A study has found an interesting link between a donor's diet before blood donation and allergic transfusion reactions (ATRs) in recipients, particularly among children.

Blood transfusions are essential for saving lives in cases of severe blood loss from surgery, trauma, or specific blood disorders like anemia and sickle cell disease. However, up to 2% of transfusions can lead to potentially life-threatening allergic transfusion reactions (ATRs). These reactions, which are hypersensitivity responses to blood products, especially platelets and plasma, have an unknown exact mechanism.

In the study published online in the journal Allergy, researchers explored the connection between allergic transfusion reactions (ATRs) and food allergies. They discovered that allergens present in the donor's blood due to their pre-donation diet could potentially induce the condition.

"In our previous study, we found that pediatric patients with food allergies were characteristically more prone to ATRs. Considering that food allergies are also more prevalent in children, we decided to investigate whether the food the donor ate before giving blood could be associated with the development of ATRs in children with food allergies," said Dr. Ryu Yanagisawa of Shinshu University Hospital, Japan, who lead the study.

During the study conducted between May 2022 and December 2023, the researchers collected blood samples from over 100 children with known allergies to eggs, wheat, or milk. They also retrieved blood from two healthy donors before and after eating large amounts of these foods and extracted the serum.

After collecting blood from each allergic patient, the researchers conducted basophil activation tests (BATs) to evaluate the activation of basophils, a type of white blood cell involved in allergic reactions. This was conducted by exposing the samples to the corresponding serum.

The results of BATs showed that in patients allergic to eggs, the basophil levels increased when their blood got exposed to serum from donors who had consumed eggs. Additionally, serum collected from donors four hours after eating eggs led to significantly higher BAT levels compared to samples collected two hours after ingestion.

However, the results for milk and wheat allergies varied. In these cases, elevated BAT levels were seen only after exposure to serum from one of the two donors.

For better understanding and to gain more weight to the results, BATs from 16 additional donors were also investigated. The researchers then concluded that "if a patient has a food allergy, allergens in the food consumed by the donor before blood donation may contribute to the development of ATRs."

"Although some differences were observed among donors, blood samples obtained after egg ingestion generally activated basophils in cases of egg allergy with high egg white­-specific IgE levels. Similarly, elevated BAT levels in patients with milk and wheat allergies were also associated with allergen­-specific IgE levels," said Dr. Yanagisawa.
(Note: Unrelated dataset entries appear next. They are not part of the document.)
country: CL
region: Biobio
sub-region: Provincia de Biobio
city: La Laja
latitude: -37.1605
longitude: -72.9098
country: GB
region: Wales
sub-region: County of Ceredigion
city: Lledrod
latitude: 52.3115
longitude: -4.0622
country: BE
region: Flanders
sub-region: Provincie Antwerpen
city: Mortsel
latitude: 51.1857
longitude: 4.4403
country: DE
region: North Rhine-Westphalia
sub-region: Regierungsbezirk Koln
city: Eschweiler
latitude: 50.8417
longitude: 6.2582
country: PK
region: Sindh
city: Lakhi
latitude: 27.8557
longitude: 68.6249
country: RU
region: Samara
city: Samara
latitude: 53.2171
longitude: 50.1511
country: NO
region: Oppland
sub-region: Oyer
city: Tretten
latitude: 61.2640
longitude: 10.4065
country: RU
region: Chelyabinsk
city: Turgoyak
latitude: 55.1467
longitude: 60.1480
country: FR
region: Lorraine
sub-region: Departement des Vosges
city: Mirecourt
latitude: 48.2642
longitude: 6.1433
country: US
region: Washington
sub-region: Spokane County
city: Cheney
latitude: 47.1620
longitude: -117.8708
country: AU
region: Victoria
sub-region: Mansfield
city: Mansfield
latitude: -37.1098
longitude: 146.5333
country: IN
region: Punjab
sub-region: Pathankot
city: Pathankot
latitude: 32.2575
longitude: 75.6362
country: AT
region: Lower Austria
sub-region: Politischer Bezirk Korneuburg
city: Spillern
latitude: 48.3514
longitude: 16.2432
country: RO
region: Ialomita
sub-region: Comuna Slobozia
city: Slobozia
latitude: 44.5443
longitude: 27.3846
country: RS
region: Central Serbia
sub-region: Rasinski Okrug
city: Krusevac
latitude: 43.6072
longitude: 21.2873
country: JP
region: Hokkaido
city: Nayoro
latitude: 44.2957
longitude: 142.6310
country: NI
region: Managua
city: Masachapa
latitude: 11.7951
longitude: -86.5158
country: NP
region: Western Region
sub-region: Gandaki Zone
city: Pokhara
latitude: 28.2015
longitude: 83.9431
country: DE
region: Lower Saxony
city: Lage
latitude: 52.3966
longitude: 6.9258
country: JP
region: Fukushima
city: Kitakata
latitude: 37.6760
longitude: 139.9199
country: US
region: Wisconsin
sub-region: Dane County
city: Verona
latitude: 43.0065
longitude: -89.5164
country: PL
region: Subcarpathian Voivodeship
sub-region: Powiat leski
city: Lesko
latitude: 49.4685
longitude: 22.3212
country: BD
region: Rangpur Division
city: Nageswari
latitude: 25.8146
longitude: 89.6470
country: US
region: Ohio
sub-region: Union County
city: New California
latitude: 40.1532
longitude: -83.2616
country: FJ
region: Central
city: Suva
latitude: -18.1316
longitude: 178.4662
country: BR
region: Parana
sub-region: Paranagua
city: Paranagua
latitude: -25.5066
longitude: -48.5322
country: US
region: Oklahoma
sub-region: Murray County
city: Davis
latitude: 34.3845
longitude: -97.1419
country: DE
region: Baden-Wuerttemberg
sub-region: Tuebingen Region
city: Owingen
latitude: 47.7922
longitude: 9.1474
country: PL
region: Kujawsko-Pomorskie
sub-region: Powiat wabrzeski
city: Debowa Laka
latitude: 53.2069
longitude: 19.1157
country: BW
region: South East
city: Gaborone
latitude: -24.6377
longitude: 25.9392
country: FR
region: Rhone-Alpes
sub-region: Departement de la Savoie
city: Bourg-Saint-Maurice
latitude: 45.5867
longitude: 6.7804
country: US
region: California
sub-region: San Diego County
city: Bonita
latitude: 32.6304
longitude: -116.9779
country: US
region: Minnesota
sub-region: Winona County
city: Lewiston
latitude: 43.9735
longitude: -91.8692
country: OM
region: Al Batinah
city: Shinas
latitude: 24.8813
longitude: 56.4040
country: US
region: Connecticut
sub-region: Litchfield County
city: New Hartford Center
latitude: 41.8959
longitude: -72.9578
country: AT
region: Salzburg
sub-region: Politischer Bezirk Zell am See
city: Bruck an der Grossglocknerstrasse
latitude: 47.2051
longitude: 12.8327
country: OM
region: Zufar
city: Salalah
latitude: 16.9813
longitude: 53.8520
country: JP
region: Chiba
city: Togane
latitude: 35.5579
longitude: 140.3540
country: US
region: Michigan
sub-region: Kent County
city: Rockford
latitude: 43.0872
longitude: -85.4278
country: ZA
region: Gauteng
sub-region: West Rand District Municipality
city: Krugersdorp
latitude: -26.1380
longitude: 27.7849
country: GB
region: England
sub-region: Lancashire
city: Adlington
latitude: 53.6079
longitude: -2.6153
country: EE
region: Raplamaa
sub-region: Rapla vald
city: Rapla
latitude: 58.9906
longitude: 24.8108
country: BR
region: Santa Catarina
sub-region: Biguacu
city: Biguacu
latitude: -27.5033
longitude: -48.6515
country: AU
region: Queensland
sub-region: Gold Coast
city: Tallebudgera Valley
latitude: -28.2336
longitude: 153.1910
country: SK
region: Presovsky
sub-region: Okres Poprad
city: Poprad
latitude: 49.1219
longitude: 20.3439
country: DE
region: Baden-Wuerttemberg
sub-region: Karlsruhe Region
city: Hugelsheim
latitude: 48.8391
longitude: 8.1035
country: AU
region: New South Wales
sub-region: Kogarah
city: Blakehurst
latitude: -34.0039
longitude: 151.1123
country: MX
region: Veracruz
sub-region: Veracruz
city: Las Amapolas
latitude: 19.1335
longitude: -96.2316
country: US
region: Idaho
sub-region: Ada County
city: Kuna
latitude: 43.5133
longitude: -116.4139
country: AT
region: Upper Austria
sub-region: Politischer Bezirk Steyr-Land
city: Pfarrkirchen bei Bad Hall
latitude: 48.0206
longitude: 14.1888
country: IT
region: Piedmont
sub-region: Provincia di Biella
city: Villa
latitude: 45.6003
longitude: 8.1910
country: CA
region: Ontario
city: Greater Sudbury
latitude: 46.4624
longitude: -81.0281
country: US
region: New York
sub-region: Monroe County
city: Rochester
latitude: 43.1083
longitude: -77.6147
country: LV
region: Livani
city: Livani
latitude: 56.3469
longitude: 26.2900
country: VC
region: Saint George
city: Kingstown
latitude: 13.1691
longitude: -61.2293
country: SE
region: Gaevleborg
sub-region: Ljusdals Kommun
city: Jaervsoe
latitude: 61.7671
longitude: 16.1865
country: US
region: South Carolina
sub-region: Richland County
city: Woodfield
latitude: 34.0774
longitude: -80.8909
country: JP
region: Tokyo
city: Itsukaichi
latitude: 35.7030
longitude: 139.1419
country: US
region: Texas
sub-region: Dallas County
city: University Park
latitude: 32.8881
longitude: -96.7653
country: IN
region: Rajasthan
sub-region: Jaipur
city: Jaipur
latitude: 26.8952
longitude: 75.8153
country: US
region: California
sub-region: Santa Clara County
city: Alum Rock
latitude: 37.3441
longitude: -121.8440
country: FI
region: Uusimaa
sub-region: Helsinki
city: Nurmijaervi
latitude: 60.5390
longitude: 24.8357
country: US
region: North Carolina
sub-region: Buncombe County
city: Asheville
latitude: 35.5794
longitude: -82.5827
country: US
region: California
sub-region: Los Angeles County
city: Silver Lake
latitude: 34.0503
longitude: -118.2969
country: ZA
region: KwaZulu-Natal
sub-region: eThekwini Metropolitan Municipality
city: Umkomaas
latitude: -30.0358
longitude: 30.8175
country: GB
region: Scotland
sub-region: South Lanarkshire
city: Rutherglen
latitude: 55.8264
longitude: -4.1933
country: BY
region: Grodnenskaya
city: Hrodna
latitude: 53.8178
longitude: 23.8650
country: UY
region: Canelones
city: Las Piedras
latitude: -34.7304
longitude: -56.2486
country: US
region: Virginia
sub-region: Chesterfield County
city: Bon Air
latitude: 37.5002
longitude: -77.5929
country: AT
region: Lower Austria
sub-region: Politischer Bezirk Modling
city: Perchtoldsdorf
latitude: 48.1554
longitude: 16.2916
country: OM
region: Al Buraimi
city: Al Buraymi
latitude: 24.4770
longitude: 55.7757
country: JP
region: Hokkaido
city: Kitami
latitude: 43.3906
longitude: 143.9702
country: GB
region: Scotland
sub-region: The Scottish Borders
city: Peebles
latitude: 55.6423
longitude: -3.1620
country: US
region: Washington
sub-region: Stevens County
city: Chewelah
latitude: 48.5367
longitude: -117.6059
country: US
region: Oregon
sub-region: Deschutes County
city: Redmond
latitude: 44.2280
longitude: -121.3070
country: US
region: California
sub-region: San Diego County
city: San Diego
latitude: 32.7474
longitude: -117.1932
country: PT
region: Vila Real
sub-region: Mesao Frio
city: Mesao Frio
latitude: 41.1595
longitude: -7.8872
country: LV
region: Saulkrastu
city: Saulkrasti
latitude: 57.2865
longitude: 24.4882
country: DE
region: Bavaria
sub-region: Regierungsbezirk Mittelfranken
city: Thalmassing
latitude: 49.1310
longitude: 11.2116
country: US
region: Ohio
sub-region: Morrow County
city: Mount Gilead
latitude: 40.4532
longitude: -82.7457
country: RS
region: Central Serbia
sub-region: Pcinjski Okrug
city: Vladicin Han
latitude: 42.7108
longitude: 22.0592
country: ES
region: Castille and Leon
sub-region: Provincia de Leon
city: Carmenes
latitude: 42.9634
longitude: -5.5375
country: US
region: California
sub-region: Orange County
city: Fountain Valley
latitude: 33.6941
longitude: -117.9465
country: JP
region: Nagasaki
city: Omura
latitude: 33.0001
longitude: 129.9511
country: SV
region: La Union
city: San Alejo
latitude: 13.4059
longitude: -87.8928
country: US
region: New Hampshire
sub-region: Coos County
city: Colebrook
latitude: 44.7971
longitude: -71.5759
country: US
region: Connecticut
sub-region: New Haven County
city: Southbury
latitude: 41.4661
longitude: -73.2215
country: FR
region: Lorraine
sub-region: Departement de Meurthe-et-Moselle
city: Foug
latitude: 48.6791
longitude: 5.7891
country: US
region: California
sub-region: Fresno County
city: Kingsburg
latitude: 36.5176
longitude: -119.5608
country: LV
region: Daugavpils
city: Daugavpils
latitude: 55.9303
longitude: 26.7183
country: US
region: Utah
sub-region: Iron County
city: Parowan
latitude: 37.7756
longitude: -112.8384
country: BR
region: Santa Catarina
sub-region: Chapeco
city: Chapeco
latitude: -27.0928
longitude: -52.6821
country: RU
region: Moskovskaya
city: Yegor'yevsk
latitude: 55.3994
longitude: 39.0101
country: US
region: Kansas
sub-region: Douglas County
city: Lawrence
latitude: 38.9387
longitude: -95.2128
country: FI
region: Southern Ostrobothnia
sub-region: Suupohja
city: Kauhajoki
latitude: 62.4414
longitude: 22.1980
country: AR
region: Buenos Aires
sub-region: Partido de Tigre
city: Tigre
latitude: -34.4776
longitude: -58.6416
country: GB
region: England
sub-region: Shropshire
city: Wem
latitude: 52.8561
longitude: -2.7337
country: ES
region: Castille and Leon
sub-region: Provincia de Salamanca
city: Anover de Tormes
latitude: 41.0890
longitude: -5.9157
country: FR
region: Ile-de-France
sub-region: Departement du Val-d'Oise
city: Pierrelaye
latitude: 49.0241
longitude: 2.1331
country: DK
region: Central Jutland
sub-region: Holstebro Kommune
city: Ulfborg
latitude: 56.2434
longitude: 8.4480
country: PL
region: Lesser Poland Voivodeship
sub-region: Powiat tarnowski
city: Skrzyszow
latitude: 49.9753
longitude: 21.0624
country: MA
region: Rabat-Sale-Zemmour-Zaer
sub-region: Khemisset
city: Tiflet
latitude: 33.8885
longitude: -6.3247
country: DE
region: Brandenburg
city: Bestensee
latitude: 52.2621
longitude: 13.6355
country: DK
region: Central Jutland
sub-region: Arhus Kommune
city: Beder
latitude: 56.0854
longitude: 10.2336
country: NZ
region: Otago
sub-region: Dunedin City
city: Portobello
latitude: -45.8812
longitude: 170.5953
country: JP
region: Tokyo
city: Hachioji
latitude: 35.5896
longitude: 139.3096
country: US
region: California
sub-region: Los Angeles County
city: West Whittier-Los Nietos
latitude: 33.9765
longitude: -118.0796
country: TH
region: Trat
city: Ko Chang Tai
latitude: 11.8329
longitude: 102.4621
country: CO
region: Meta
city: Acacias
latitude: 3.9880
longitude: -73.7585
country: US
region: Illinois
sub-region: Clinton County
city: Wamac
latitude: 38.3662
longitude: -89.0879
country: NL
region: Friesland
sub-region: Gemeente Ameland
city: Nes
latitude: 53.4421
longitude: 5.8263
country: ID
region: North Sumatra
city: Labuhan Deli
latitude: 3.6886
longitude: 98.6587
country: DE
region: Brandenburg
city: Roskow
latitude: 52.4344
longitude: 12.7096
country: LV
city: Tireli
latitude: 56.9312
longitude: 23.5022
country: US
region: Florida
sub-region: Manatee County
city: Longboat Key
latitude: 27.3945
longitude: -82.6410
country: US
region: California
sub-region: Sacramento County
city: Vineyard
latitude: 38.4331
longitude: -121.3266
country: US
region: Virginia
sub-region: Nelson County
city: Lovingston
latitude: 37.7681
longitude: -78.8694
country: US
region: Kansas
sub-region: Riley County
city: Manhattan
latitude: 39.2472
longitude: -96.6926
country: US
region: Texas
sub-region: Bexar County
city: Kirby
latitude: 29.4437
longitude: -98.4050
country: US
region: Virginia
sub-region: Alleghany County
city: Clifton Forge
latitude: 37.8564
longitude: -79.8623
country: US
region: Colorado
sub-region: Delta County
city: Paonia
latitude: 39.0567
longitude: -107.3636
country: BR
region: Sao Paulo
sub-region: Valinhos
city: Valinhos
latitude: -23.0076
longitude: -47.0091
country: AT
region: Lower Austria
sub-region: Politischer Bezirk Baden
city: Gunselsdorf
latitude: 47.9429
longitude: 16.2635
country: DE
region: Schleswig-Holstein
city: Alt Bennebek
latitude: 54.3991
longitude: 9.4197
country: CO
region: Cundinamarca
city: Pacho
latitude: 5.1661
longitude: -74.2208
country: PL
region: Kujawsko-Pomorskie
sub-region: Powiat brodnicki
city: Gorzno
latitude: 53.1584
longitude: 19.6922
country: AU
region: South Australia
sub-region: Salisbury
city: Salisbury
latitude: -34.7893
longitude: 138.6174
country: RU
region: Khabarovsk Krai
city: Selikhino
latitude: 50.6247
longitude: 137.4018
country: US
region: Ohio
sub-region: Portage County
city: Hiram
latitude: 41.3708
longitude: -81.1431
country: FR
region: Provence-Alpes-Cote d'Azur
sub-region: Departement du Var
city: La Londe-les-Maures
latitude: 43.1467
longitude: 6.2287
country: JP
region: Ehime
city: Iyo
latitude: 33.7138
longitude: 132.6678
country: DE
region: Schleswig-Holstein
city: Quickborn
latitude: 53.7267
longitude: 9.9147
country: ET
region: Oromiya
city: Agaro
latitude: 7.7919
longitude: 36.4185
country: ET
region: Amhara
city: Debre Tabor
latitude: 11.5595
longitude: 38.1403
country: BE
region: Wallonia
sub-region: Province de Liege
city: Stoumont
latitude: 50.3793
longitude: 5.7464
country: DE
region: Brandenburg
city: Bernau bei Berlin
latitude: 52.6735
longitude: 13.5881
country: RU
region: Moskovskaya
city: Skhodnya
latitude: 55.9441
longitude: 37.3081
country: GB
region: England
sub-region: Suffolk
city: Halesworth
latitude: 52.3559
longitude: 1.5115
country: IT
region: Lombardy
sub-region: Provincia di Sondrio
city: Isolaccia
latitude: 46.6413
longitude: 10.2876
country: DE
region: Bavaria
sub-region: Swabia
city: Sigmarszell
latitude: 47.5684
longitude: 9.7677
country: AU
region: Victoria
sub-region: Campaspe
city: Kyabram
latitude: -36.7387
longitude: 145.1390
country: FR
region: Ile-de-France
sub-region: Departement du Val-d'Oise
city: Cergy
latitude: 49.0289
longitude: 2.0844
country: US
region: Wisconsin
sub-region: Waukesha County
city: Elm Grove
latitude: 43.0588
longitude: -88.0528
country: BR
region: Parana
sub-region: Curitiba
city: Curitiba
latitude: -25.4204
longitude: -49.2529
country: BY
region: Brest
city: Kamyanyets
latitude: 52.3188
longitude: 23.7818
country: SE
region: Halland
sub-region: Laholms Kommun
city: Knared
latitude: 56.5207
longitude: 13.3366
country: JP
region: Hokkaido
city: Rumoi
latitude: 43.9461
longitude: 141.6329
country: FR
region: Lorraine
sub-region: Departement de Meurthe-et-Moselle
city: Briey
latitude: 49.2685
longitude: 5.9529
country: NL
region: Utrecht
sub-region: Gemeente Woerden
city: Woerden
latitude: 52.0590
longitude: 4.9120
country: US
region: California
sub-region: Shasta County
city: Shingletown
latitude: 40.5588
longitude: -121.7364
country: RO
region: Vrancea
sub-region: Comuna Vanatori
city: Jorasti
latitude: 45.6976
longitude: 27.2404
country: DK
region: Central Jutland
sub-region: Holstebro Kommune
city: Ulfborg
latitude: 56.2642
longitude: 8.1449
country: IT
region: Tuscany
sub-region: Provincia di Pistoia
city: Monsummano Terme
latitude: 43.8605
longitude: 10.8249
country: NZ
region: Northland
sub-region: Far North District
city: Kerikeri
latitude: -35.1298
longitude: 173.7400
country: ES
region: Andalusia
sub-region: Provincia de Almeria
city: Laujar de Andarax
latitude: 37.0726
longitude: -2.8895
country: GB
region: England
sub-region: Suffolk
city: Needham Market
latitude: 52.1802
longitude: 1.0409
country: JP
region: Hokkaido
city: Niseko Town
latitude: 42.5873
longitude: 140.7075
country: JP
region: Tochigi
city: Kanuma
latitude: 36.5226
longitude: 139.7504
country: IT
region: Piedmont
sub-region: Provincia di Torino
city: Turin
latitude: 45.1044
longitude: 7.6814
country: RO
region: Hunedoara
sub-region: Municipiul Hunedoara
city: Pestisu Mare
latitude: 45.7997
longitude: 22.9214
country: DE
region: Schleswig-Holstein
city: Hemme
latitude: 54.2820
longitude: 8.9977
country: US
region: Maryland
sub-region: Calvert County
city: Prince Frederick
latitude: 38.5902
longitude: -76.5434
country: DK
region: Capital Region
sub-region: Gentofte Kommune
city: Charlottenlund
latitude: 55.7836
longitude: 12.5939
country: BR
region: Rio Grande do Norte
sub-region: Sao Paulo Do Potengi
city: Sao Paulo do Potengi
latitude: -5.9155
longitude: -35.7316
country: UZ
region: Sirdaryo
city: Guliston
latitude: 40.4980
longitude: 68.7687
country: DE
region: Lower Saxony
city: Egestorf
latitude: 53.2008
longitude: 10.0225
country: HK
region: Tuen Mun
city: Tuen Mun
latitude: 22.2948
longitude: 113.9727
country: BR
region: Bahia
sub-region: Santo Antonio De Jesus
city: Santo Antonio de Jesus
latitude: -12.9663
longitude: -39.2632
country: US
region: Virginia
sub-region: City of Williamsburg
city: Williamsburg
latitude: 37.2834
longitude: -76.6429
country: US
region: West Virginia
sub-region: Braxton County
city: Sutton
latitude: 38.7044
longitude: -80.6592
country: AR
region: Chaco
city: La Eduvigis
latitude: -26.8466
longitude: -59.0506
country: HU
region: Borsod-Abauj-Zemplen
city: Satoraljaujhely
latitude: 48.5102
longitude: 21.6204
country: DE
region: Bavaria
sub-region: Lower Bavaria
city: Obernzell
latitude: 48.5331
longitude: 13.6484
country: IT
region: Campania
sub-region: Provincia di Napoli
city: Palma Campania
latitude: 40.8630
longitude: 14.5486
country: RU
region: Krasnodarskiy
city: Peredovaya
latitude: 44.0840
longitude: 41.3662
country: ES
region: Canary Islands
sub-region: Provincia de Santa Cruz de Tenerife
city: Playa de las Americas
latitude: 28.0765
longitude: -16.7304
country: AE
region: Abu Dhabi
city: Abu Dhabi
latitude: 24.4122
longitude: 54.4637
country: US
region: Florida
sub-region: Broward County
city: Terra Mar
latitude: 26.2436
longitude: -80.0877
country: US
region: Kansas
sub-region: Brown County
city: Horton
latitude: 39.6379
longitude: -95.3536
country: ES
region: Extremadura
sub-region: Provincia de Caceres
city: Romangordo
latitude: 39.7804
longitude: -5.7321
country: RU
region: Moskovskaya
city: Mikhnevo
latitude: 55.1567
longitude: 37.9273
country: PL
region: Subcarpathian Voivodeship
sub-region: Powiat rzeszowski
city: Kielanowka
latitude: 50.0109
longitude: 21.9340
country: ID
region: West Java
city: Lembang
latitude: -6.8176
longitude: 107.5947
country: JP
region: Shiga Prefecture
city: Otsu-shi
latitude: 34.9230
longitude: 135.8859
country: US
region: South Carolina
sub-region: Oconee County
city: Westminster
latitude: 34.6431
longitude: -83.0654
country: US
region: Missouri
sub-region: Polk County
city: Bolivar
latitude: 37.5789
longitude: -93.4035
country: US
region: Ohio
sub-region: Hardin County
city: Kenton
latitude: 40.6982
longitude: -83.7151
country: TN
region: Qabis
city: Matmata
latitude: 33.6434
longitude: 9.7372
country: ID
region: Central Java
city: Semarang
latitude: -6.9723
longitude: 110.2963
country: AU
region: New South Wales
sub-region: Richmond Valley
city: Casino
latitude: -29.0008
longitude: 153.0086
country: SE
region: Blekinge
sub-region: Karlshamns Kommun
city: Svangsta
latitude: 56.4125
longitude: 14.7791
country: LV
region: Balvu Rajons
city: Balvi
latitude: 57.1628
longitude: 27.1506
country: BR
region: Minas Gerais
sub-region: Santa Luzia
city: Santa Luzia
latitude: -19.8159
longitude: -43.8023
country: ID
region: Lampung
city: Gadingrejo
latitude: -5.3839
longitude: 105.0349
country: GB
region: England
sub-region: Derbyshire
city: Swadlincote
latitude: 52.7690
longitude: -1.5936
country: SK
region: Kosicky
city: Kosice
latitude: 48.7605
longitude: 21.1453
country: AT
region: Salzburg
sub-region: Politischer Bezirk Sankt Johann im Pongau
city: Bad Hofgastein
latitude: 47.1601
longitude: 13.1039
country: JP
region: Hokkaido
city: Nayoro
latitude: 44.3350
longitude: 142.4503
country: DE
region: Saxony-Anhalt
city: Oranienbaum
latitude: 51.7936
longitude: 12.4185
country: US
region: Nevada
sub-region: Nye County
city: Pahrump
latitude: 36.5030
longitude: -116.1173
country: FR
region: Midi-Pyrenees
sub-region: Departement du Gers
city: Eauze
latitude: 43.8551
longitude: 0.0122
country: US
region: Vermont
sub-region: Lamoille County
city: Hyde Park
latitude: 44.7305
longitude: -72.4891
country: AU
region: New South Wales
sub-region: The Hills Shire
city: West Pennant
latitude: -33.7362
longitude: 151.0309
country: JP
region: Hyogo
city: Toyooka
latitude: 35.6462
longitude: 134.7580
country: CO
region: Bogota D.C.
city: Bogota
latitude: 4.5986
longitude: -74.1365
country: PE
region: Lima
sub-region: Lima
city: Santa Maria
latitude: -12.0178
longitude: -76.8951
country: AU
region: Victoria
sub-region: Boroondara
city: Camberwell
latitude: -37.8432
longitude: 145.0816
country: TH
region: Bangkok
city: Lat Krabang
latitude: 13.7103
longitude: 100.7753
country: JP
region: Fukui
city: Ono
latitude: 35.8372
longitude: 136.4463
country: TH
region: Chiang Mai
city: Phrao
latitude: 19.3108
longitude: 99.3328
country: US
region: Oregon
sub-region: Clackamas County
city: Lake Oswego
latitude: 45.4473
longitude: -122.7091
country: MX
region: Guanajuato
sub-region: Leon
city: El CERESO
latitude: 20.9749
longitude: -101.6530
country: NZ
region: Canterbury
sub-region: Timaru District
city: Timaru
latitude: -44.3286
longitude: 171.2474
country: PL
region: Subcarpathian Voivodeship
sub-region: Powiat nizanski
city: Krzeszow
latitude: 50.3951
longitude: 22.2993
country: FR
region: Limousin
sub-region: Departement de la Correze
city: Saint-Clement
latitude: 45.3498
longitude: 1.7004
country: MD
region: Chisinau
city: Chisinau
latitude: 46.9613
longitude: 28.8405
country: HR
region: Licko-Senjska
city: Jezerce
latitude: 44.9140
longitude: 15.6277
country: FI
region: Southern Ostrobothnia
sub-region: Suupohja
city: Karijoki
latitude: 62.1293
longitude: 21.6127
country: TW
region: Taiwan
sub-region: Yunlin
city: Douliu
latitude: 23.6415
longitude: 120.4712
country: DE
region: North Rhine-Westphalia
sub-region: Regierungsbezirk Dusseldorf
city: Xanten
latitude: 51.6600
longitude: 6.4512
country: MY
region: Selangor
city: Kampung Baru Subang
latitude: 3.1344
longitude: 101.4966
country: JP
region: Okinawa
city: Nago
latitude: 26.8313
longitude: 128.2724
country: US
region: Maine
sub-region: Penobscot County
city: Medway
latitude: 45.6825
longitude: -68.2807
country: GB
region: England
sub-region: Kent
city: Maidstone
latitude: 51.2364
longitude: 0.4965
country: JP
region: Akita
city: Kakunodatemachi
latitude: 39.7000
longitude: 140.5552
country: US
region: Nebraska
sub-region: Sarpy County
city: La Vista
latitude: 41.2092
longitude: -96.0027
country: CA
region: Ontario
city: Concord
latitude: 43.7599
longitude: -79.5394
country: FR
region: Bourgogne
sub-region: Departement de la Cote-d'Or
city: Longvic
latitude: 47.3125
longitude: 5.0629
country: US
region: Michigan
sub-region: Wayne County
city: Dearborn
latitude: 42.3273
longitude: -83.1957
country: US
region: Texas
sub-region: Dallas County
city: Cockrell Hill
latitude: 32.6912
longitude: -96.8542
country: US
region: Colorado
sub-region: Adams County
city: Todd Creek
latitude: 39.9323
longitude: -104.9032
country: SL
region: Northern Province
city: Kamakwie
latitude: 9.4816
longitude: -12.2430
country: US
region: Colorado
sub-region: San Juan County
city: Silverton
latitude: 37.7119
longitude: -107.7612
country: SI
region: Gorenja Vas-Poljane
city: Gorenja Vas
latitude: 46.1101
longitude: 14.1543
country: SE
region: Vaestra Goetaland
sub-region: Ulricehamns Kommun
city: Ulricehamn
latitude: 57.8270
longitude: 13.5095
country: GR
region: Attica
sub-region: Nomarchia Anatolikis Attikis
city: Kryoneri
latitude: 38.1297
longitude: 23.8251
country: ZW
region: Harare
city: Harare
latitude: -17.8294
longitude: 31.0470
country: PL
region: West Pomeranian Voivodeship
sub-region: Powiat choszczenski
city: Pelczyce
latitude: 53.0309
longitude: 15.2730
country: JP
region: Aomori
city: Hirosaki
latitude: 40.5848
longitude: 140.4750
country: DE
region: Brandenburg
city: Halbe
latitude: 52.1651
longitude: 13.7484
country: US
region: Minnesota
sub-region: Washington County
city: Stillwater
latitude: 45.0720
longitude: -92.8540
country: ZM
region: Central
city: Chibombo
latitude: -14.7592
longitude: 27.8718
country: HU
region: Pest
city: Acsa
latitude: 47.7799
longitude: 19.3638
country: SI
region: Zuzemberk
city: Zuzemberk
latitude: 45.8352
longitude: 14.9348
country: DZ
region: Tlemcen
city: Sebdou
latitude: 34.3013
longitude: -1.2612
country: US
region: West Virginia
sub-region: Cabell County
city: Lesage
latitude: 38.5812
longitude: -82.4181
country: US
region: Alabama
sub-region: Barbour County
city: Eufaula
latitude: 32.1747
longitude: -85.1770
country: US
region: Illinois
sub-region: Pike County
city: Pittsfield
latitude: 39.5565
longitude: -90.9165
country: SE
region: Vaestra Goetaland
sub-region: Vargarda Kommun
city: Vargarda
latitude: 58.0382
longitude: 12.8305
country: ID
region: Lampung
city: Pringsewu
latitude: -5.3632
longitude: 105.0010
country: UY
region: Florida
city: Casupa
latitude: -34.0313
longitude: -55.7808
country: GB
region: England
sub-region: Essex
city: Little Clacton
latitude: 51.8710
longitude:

Although further research is required to confirm the results with more certainty, the researchers hope their current study will be a crucial first step toward understanding the underlying mechanism of ATRs.

"In the future, it could be possible to predict in advance who is likely to suffer from an ATR. Given enough time, preventive measures and countermeasures to ATRs could be developed, leading to safer blood transfusions," Dr. Yanagisawa said.